The meet-up was held at Food Matters, a restaurant in the Cameron Station section of Alexandria, and whose motto is “eat, drink, shop & learn.” The restaurant serves local, in season food and was the perfect setting for a group whose focus is on better living through nutrition.
About 40 people attended the meet-up, which was organized by Alana Sugar, and Kimberly Hartke was there representing the Weston A. Price Foundation . The featured speaker was Paula Bass, PhD (on the left) an integrative and holistic licensed clinical psychologist who infuses the traditional psychotherapeutic approach with nutritional wisdom. She was a compelling speaker, with about 30 years experience as a psychologist, she was able to illustrate the importance on nutrition on mental health with case studies from her own practice.
She told several stories about patients — young and old — who had come to her in distress and were able remedy their problems by changing their diet. A second-grade girl, for example, who had always excelled in school but had recently been having breakdowns, crying and screaming, lashing out at friends and family.

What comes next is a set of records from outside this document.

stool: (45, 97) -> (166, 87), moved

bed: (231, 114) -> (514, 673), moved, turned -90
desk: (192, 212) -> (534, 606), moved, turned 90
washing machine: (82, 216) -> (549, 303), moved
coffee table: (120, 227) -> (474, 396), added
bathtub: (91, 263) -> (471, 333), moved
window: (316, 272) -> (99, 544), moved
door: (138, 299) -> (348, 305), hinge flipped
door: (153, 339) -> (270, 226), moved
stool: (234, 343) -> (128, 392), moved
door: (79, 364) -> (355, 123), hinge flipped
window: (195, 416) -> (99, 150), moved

It turned out this little girl, who up until recently had been eating a whole-foods breakfast with plenty of fat, was now eating sugar-cereal and skim milk because of the morning rush at her home. Paula recommended to her parents that someone take the time to cook her a proper breakfast — eggs, soaked pancakes etc. — and when the parents followed her advice, the symptoms disappeared.
“Food can directly influence a child’s brain,” Bass said.
She spoke at length about eating disorders and how deadly this particular mental illness is. But even those who do not have full blown eating disorders can do their bodies and mental health terrible harm by denying them much-needed fats in the misguided effort to lose weight. Bass explained how the brain needs fat to function well, and fat-deprivation can lead to mental illness.
“When you take the fat out, you’re taking out all the good nutrients,” Bass said. “Symptoms can mimic a psychiatric illness and then you dohave a psychiatric illness because that’s the way you’re feeling every day.”
Mental illnesses and disorders, everything from depression to ADD, are on the rise, Bass said. It’s a phenomenon she partially attributes to the lousy Standard American Diet most of us eat.
“We’re not eating what we should eat and what we are eating damages the manufacture of healthy cells,” Bass said. She recommended pastured meat, organic fruits and vegetables and a strict avoidance of sugar, vegetable oils, white flour, soy and chemicals such as MSG. If it sounds a lot like the Weston A. Price approach that’s no coincidence. “I could have gotten up here and said ‘If you want to eat well, just eat the Weston Price way’ and sat down,” Bass joked.
She was speaking from personal experience. Bass described her own struggles with bad health after being on a strict vegetarian diet, one that she believed would help prevent the cancer that had stricken her sister.
“I ate low-fat, vegetarian, a boatload of soy and boy, was I sick for about 10 years,” Bass said. Thanks to friends, including Alana Sugar, and some insightful doctors, Bass kept inching toward a more whole-food, high-fat diet. She eventually radically changed her eating habits. “But not soon enough,” she said. “I had destroyed my thyroid and ended up having it removed.”